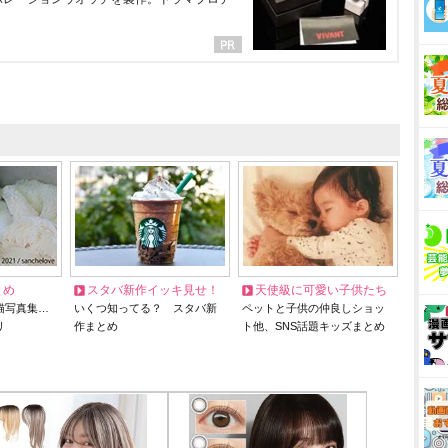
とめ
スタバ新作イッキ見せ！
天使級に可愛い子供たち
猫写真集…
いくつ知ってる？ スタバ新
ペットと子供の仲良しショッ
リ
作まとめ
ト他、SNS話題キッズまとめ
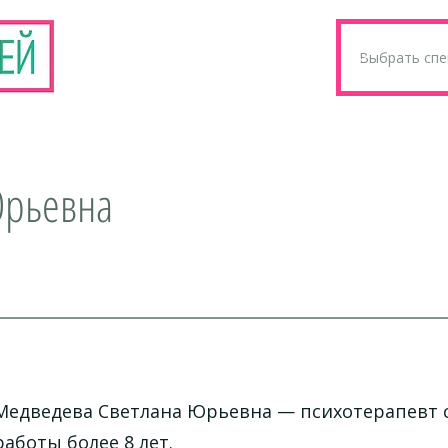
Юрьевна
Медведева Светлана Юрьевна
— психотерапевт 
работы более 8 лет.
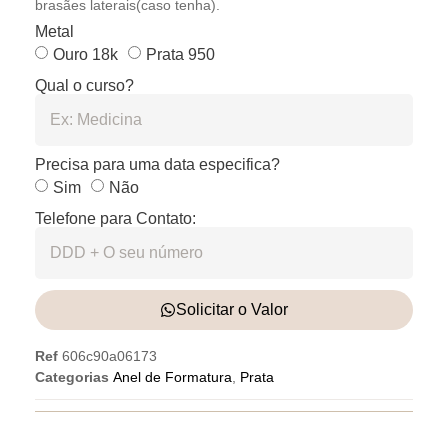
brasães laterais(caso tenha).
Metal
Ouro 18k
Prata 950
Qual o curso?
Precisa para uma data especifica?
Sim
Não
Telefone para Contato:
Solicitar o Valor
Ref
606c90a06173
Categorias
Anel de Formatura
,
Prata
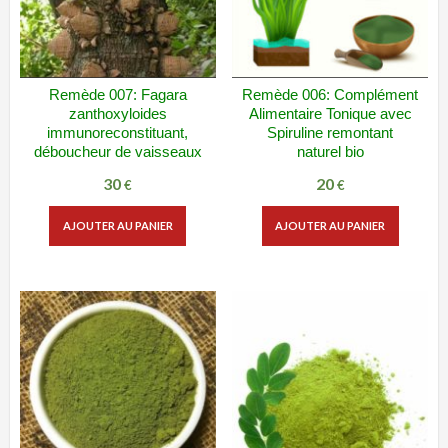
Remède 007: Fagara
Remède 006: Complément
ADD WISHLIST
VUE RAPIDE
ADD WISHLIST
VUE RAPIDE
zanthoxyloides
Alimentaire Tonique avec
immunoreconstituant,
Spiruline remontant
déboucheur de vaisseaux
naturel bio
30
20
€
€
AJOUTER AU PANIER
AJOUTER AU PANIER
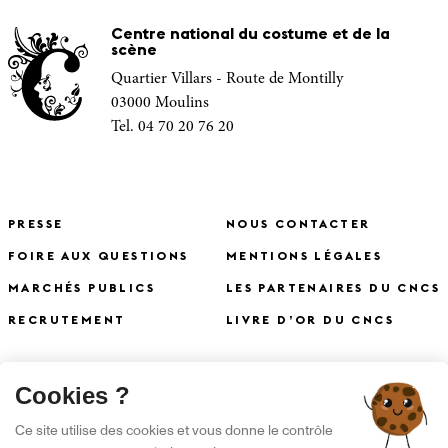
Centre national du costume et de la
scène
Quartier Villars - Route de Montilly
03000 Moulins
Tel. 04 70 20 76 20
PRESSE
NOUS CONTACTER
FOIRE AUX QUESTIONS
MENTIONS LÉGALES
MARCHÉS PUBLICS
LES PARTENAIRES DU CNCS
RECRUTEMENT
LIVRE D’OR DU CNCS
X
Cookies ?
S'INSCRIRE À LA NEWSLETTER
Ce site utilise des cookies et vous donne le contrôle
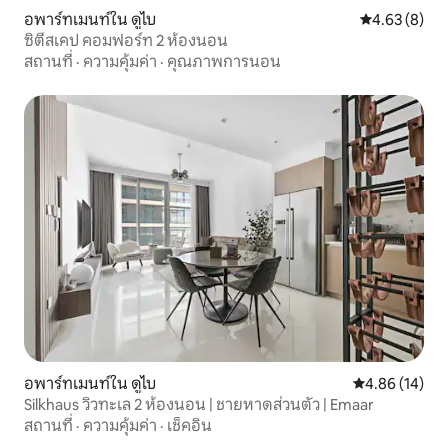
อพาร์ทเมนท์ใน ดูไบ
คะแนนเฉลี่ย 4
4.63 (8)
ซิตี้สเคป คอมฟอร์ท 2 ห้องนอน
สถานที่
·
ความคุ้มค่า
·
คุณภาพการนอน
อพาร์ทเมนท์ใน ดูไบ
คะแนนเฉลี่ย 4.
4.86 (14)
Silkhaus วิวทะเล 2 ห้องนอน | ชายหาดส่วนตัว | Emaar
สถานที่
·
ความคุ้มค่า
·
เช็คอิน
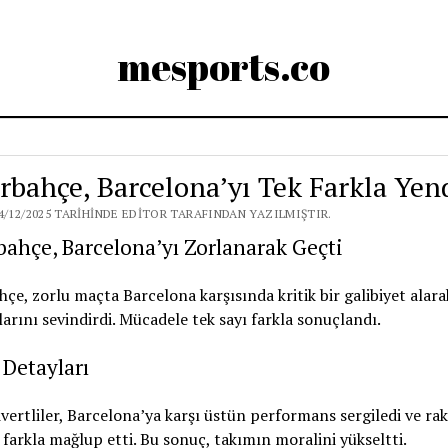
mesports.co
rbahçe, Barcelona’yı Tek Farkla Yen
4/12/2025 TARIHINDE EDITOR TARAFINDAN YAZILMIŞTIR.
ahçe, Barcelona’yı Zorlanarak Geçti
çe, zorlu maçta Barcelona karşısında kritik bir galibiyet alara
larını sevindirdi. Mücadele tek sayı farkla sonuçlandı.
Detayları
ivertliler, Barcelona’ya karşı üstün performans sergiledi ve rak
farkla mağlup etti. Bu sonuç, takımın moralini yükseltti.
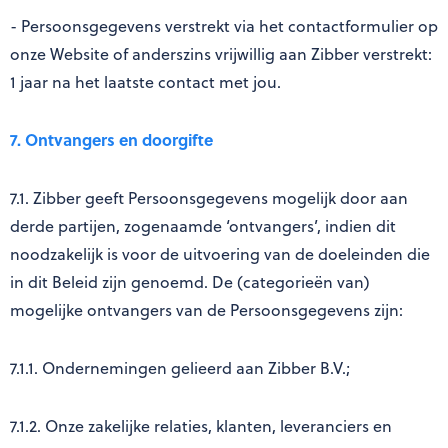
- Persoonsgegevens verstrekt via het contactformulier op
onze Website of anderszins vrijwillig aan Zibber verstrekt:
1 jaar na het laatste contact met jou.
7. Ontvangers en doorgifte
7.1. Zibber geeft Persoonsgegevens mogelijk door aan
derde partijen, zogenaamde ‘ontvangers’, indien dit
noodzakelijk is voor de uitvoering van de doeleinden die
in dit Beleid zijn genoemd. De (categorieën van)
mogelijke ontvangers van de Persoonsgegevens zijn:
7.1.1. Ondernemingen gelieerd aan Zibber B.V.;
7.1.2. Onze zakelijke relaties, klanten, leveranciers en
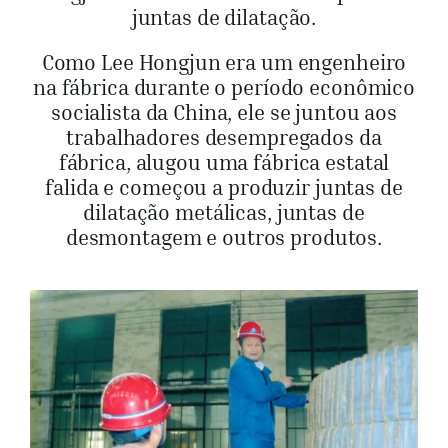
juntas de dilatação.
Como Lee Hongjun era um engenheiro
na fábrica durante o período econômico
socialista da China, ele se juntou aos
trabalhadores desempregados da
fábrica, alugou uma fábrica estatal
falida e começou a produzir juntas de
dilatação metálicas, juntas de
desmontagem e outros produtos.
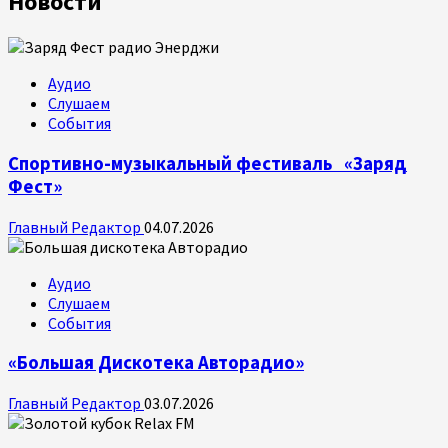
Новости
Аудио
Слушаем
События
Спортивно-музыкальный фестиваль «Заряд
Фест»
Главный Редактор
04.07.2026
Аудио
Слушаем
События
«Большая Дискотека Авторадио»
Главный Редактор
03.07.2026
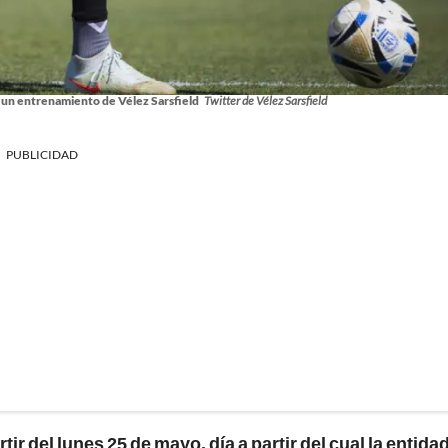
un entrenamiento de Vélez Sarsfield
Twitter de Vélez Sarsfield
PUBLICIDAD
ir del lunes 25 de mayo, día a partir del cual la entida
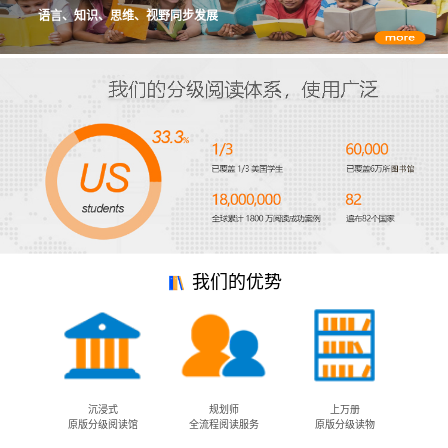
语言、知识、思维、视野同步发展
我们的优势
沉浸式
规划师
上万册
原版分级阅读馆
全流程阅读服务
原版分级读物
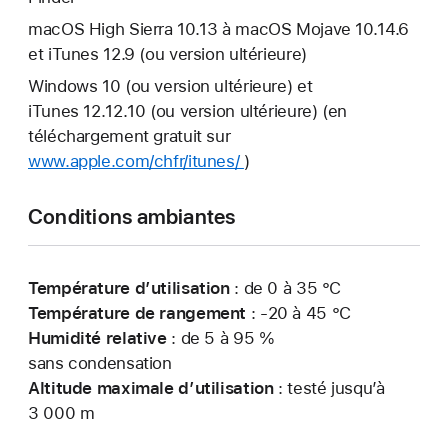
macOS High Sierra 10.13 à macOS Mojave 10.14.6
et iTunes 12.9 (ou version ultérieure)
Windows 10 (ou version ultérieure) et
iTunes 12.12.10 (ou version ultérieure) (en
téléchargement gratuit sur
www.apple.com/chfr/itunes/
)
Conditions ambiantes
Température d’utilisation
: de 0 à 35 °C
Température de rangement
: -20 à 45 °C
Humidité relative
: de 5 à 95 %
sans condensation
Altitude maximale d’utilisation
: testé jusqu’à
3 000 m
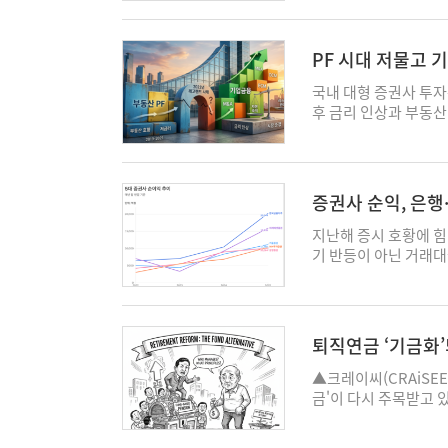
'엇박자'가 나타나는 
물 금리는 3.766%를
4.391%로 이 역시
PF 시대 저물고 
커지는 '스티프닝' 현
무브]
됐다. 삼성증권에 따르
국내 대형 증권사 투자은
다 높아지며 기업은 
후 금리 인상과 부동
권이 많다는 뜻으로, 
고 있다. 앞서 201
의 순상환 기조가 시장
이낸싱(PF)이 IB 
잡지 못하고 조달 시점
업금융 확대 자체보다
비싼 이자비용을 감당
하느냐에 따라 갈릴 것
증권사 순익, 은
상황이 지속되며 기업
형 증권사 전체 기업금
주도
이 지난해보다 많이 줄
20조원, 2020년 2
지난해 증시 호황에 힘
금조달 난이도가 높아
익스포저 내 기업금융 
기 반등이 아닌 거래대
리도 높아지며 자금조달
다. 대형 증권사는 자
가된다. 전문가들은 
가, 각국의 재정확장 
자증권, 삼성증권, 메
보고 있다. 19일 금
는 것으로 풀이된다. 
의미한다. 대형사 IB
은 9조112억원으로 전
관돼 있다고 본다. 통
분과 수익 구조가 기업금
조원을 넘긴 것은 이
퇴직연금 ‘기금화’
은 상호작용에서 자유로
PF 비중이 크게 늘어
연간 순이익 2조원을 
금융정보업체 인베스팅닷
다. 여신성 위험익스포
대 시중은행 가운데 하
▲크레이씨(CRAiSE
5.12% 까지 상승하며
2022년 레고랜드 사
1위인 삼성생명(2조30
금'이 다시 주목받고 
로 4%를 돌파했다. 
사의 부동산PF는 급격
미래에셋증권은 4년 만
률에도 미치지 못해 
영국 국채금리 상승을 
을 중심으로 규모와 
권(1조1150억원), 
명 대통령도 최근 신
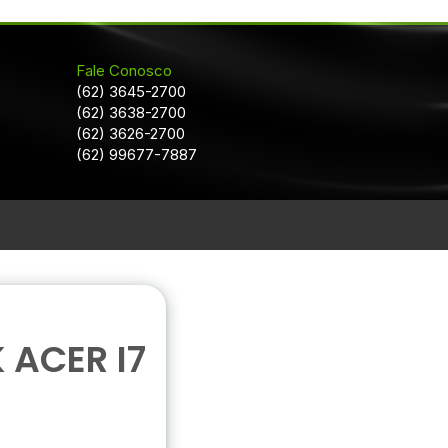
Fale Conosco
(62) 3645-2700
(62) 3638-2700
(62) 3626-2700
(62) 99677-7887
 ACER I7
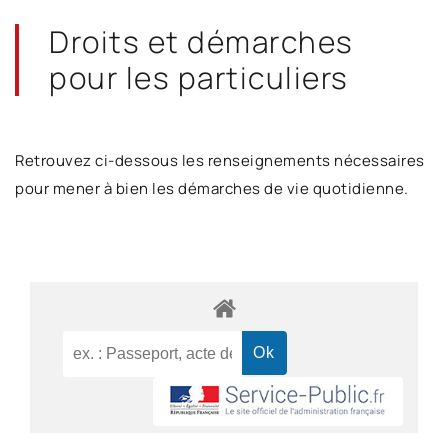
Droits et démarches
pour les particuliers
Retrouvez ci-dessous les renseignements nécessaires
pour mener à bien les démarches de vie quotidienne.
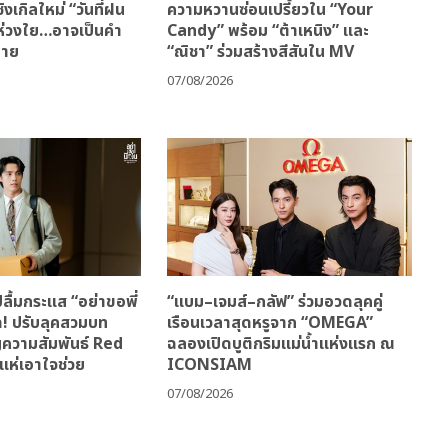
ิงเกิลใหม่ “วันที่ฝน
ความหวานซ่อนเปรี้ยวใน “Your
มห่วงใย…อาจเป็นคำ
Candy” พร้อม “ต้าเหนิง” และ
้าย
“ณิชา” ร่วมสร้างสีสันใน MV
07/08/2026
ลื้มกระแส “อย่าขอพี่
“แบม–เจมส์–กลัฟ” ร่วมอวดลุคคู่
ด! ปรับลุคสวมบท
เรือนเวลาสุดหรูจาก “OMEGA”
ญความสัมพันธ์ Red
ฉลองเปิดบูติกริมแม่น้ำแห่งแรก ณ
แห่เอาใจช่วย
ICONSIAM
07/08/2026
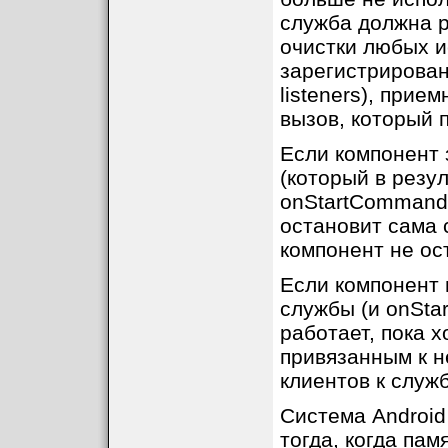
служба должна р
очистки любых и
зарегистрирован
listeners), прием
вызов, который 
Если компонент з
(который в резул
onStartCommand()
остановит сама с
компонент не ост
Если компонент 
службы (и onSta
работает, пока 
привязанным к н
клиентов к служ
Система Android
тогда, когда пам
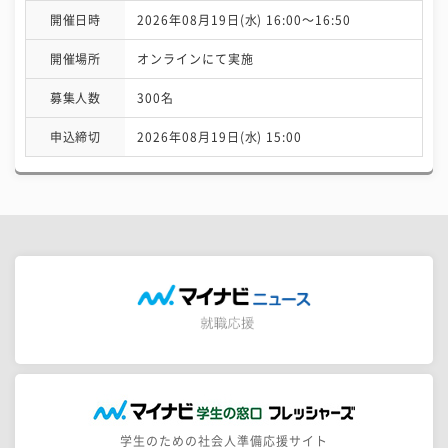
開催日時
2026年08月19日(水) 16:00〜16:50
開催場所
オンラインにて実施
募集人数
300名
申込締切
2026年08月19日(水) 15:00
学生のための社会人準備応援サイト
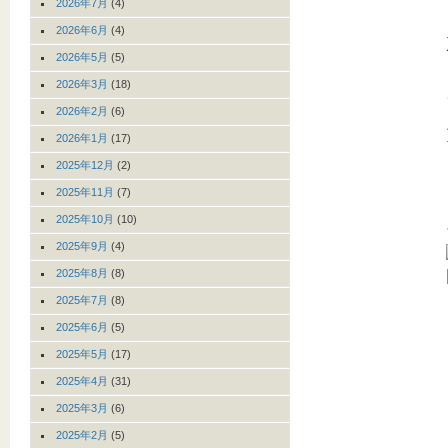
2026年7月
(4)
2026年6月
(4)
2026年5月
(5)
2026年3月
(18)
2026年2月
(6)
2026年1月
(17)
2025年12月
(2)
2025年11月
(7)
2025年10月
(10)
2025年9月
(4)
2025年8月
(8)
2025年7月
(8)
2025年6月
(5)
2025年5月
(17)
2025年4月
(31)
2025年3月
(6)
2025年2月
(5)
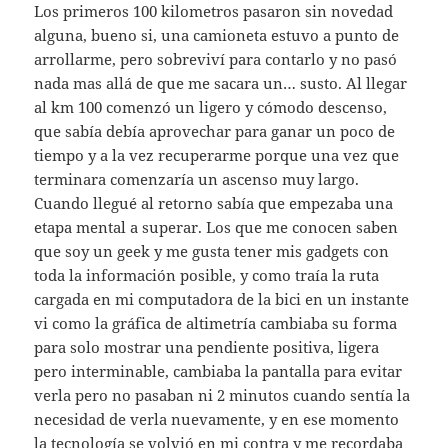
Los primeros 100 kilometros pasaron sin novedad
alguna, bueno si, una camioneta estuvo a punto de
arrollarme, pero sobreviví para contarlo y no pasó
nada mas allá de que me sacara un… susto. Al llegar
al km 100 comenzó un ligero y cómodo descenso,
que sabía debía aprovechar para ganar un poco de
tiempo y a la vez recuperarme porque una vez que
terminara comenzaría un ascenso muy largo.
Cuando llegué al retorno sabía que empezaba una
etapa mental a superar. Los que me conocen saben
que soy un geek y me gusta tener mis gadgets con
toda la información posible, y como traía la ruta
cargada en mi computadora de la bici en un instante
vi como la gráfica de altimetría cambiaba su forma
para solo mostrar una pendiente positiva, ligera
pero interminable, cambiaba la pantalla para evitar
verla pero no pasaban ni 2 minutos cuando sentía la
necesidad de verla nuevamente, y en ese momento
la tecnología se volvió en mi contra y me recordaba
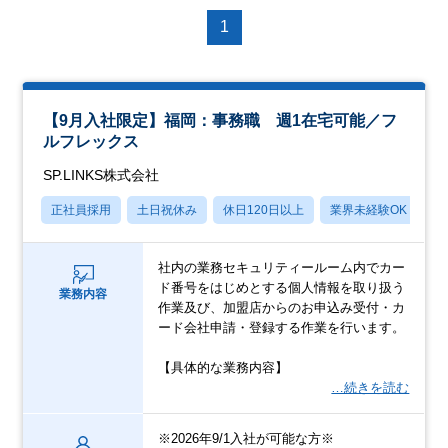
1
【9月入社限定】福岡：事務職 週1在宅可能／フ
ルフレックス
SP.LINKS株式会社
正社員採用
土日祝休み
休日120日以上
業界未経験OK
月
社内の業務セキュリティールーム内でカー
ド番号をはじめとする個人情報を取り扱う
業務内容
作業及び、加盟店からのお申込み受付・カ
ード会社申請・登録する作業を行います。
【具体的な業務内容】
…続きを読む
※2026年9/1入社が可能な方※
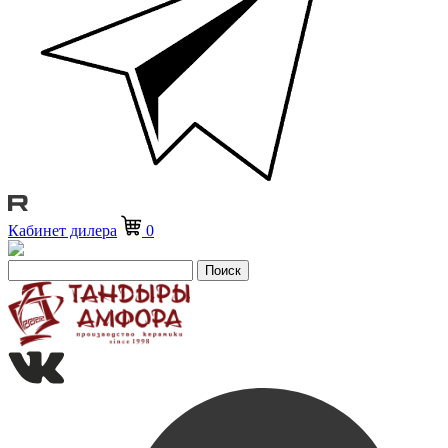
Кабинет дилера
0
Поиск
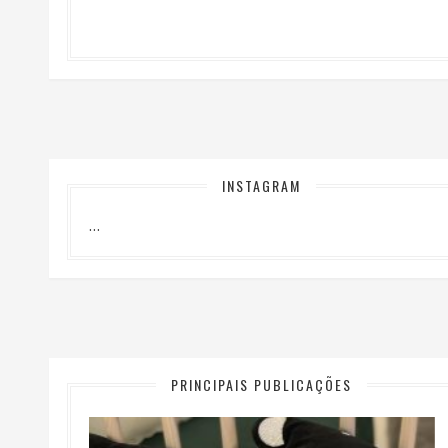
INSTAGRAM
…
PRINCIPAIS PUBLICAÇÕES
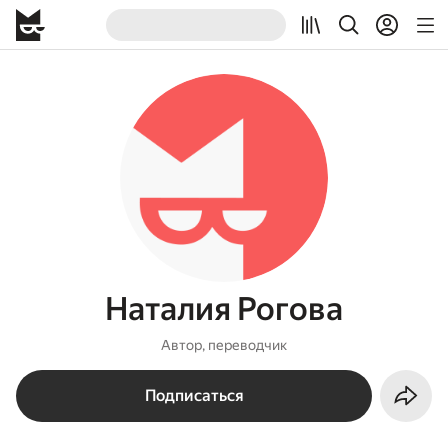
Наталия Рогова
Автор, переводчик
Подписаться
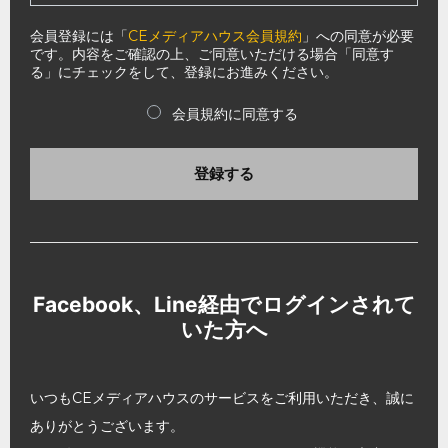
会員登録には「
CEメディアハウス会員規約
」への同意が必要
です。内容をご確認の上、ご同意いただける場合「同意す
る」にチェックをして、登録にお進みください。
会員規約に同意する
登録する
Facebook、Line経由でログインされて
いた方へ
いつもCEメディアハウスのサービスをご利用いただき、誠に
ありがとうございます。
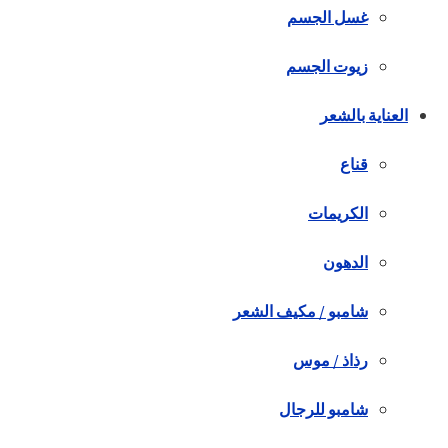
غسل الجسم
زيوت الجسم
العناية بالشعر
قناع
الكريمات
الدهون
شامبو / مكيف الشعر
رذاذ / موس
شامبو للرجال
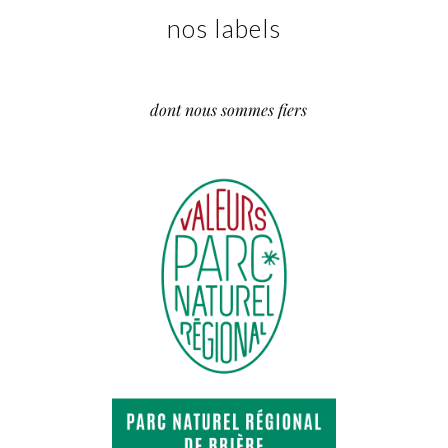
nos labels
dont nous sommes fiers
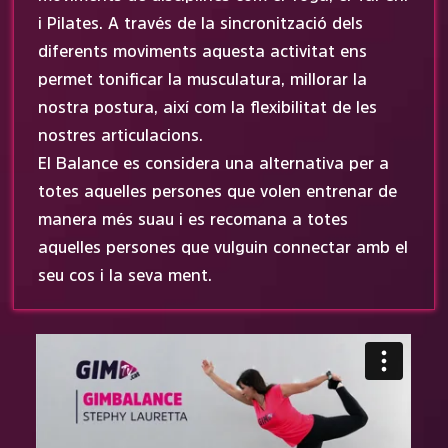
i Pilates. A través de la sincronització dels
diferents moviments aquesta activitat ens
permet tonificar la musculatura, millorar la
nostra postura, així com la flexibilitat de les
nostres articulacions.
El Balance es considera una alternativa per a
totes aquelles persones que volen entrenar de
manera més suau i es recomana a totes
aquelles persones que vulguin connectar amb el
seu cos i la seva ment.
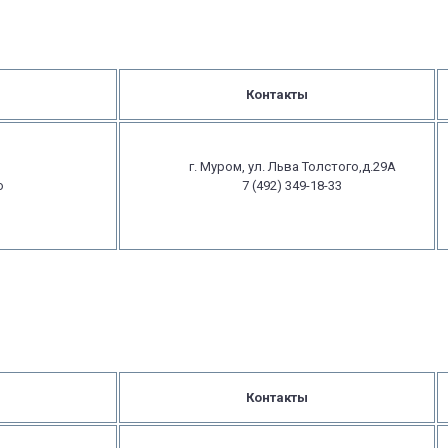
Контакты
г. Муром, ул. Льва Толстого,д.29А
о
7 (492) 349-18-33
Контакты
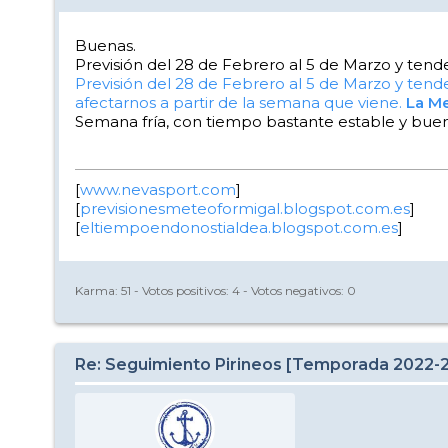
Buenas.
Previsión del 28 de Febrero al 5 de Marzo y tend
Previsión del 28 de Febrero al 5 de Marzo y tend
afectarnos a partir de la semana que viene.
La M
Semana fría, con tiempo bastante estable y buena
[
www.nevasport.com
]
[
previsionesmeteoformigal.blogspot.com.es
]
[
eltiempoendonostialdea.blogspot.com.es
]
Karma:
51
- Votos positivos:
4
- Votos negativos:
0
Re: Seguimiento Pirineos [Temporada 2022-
+ + + +
Your task:
If a line in the listing contains the string "cambiaba", copy it.

Answer section:
vi como la gráfica de altimetría cambiaba su forma
pero interminable, cambiaba la pantalla para evitar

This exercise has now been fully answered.